* **Task brief**
Take from the data every line in which the word "round" is found.

* **Records shown**
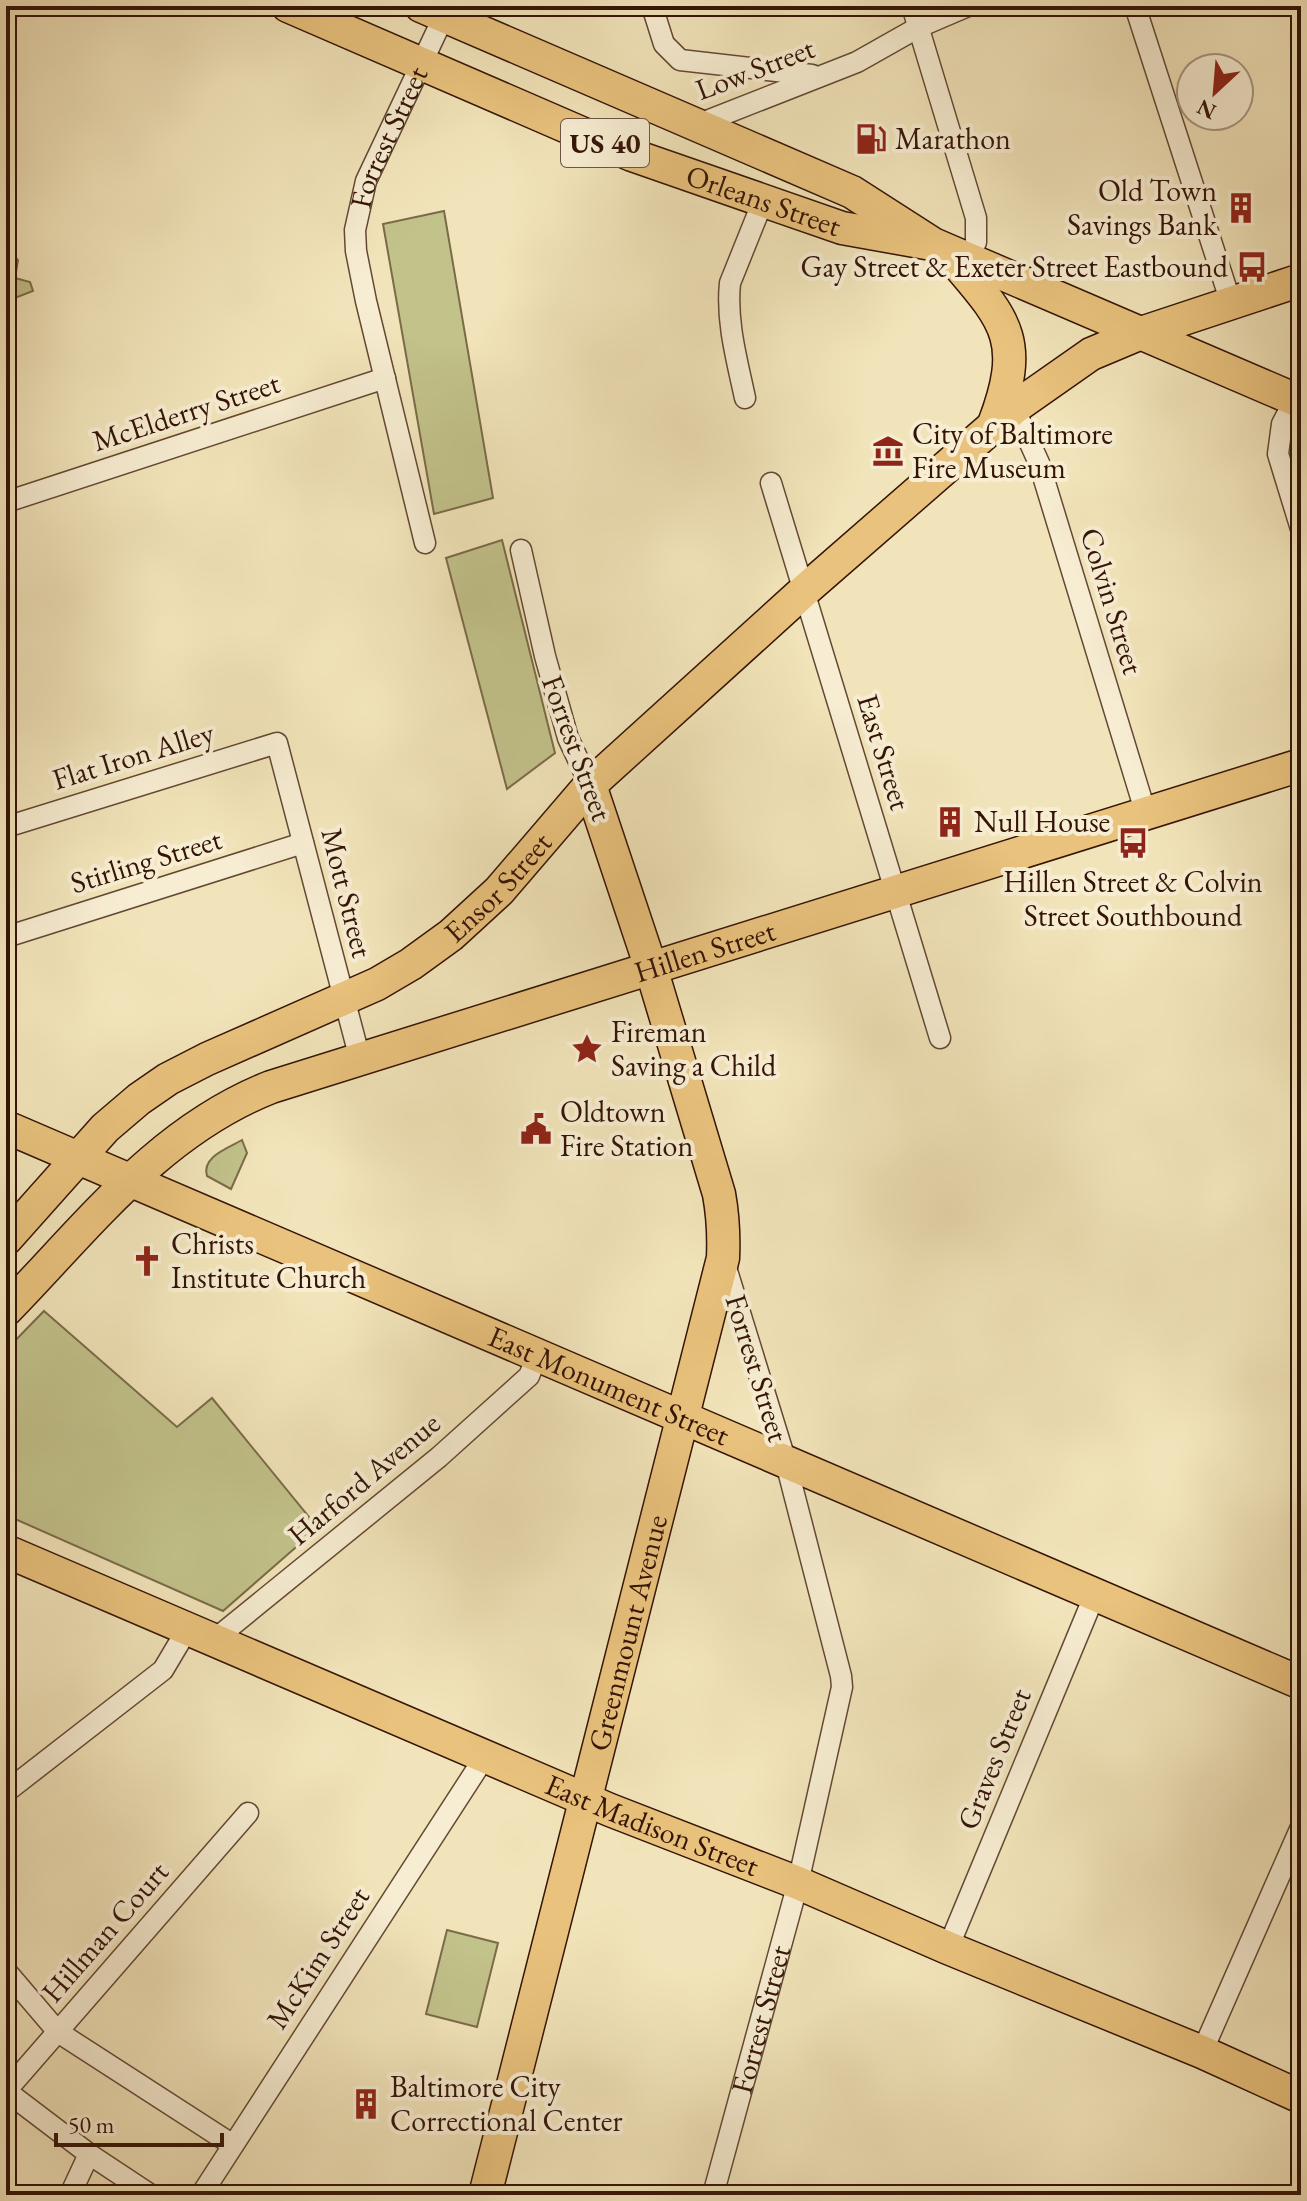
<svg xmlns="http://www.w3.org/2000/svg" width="1307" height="2201" viewBox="0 0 1307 2201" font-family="'EB Garamond',serif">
<rect width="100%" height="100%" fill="#f2e4ba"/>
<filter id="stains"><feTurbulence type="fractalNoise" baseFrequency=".0025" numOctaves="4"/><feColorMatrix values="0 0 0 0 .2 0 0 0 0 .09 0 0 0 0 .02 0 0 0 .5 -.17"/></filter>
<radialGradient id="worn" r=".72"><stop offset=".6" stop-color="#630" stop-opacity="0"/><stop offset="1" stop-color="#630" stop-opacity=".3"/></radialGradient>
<g fill="#c2c28b" stroke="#7b6b49" stroke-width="2">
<polygon points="444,211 493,498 434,514 383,224"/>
<polygon points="8,250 18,260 15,278 30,282 33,291 12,299 9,306 6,304 6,252"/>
<polygon points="502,540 555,753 507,789 446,558"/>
<path d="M 242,1140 L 247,1153 L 231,1189 L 207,1176 C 201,1157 228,1148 242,1140 Z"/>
<polygon points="44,1311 177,1427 212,1398 318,1528 223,1611 6,1515 6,1350"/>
<polygon points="447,1930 498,1943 477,2027 426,2014"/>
</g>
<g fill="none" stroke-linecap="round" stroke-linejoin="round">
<defs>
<g id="street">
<polyline points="652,6 664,44 680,60 812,75"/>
<polyline points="912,6 976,218 976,242 969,259"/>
<polyline points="1135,6 1231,303"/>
<polyline points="694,126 857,62 919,27 968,6"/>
<path d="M 745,398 C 737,360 726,322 730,283 L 763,201"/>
<polyline points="1295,399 1282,424 1278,454 1301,529"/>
<polyline points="1014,408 1039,463 1146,814"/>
<polyline points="771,483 940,1038"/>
<polyline points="6,502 385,378"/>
<path id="s1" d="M 425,543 L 366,301 L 356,251 L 355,230 L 366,181 L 444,16"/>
<polyline points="521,550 545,656 568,738 590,785"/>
<polyline points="6,827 277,743 360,1059"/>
<polyline points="6,937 303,843"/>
<polyline points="214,1640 439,1457 529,1376 538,1354"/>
<polyline points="6,1792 163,1670 188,1628"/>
<polyline points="948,1948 1095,1594"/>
<polyline points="6,1971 58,2032 233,2145"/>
<polyline points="1202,2052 1301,1827"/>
<polyline points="6,2091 248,1813"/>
<polyline points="6,2091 89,2154 151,2195"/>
<polyline points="70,2195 89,2154"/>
<polyline points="201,2195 486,1755"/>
<path id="s2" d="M 713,2195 L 798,1883 L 842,1687 L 841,1676 L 785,1459 L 724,1261"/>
</g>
<g id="primary">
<path id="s3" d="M 288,6 L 632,155 L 842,228 L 926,243"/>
<polyline points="421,6 852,192 933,244 1301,402"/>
<path d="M 949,254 C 1004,319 1027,337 994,424"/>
<path id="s4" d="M 6,1127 L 1301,1683"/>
<path id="s5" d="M 6,1239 L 105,1128 L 139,1099 L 168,1079 L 207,1059 L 377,984 L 411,964 L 451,935 L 499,891 L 590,785 L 804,591 L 1014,408 L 1091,354 L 1141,333 L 1301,280"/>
<path id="s6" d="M 6,1310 C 87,1227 159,1131 271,1087 L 1301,765"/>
<path id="s7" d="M 6,1551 L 610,1810 L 798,1883 L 948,1948 L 1202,2052 L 1301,2097"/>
<path id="s8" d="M 485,2195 L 723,1258 C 724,1235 723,1216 719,1194 L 651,968 L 590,785"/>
</g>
</defs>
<use href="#street" stroke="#644834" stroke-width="23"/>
<use href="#primary" stroke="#341407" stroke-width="35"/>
<use href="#street" stroke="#f7edd2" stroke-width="20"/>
<use href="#primary" stroke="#e9c27d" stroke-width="32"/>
</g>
<defs>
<symbol id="fuel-bare" viewBox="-9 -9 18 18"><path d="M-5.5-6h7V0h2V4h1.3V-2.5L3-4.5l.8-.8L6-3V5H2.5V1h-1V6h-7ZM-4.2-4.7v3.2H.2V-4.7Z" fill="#8f2418" stroke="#f7edd2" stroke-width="2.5" paint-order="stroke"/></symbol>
<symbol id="building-bare" viewBox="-9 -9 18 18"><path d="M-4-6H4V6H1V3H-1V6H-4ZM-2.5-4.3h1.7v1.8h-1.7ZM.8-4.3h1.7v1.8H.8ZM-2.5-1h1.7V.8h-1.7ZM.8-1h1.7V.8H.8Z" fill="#8f2418" stroke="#f7edd2" stroke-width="2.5" paint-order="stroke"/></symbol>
<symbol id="bus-bare" viewBox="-9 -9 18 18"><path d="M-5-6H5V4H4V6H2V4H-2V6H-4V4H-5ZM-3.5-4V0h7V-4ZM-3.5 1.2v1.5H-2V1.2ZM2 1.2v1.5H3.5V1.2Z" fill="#8f2418" stroke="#f7edd2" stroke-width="2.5" paint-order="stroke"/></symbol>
<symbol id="museum-bare" viewBox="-9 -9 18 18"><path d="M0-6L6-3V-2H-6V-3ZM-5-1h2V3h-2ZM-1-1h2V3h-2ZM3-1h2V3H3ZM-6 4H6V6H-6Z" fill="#8f2418" stroke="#f7edd2" stroke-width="2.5" paint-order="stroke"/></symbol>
<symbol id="sight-bare" viewBox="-9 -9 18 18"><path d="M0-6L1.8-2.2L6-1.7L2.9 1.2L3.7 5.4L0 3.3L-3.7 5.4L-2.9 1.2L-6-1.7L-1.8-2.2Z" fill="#8f2418" stroke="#f7edd2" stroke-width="2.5" paint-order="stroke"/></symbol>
<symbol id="civic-bare" viewBox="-9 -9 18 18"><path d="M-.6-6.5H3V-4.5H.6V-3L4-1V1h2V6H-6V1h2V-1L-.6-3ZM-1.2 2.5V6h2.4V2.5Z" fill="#8f2418" stroke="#f7edd2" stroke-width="2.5" paint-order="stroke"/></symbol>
<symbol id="church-bare" viewBox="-9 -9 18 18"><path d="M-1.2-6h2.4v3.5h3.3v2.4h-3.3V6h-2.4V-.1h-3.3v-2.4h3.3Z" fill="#8f2418" stroke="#f7edd2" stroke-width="2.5" paint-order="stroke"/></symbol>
</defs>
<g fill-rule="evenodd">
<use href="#fuel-bare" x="849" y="117" width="44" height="44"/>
<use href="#building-bare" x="1219" y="186" width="44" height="44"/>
<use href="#bus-bare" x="1230" y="245" width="44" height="44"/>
<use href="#museum-bare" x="866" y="429" width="44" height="44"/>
<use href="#building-bare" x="928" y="800" width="44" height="44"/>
<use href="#bus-bare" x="1111" y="821" width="44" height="44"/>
<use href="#sight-bare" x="565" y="1027" width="44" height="44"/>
<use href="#civic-bare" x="514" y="1107" width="44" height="44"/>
<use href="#church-bare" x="125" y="1239" width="44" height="44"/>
<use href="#building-bare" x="344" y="2082" width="44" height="44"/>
</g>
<g text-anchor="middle" stroke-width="8" stroke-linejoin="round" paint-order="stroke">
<rect fill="#f7edd2" stroke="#6e5544" stroke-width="2" x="561" y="119" width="88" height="48" rx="6"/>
<g font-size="28" font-weight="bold" fill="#341407">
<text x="605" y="153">US 40</text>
</g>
<g font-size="30" fill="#341407" stroke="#f7edd2">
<text transform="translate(755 69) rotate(-21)" y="10">Low Street</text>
<text dy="10" stroke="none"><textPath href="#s1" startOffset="420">Forrest Street</textPath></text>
<text dy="10" stroke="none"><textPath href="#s3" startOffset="514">Orleans Street</textPath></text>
<text transform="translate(186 412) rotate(-18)" y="10">McElderry Street</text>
<text transform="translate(1112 601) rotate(73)" y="10">Colvin Street</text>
<text transform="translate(577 748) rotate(70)" y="10">Forrest Street</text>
<text transform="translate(884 752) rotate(73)" y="10">East Street</text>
<text transform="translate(133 756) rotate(-17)" y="10">Flat Iron Alley</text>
<text transform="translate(146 861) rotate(-17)" y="10">Stirling Street</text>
<text dy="10" stroke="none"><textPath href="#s5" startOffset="614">Ensor Street</textPath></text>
<text transform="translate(347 893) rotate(76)" y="10">Mott Street</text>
<text dy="10" stroke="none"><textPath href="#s6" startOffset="804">Hillen Street</textPath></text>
<text transform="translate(757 1368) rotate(73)" y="10">Forrest Street</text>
<text dy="10" stroke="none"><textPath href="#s4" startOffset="656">East Monument Street</textPath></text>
<text transform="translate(364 1479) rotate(-40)" y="10">Harford Avenue</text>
<text dy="10" stroke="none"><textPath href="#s8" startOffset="580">Greenmount Avenue</textPath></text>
<text transform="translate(994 1759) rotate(-68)" y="10">Graves Street</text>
<text dy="10" stroke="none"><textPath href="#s7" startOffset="702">East Madison Street</textPath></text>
<text transform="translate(105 1932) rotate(-49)" y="10">Hillman Court</text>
<text transform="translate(318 1958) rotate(-57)" y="10">McKim Street</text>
<text dy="10" stroke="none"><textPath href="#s2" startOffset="182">Forrest Street</textPath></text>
</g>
<g font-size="30" fill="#341407" stroke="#f7edd2" text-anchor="start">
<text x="895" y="149">Marathon</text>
<text x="1217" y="201" text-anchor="end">Old Town<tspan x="1217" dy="34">Savings Bank</tspan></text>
<text x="1228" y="277" text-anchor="end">Gay Street &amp; Exeter Street Eastbound</text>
<text x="912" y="444">City of Baltimore<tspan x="912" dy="34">Fire Museum</tspan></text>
<text x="974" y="832">Null House</text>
<text x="1133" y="892" text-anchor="middle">Hillen Street &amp; Colvin<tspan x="1133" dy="34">Street Southbound</tspan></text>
<text x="611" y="1042">Fireman<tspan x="611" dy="34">Saving a Child</tspan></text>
<text x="560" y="1122">Oldtown<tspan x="560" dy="34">Fire Station</tspan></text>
<text x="171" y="1254">Christs<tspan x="171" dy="34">Institute Church</tspan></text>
<text x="390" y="2097">Baltimore City<tspan x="390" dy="34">Correctional Center</tspan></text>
</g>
</g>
<rect width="1307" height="2201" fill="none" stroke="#f2e4ba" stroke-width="32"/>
<rect x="8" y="8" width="1291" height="2185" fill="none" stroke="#341407" stroke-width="4"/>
<rect x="16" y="16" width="1275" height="2169" fill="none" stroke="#341407" stroke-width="2"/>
<g transform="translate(1215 92) rotate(206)"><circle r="38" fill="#f7edd2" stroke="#a99681" stroke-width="2"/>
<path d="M0-6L14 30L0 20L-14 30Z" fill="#8f2418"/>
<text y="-12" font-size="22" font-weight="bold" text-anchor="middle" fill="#341407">N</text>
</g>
<path d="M56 2133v12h166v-12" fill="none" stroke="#341407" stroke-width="4"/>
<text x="68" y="2133" font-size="24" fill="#341407" stroke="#f7edd2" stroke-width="6" paint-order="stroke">50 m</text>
<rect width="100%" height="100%" filter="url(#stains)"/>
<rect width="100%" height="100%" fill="url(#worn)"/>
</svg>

* **Problem solution**
<g fill="none" stroke-linecap="round" stroke-linejoin="round">
<g text-anchor="middle" stroke-width="8" stroke-linejoin="round" paint-order="stroke">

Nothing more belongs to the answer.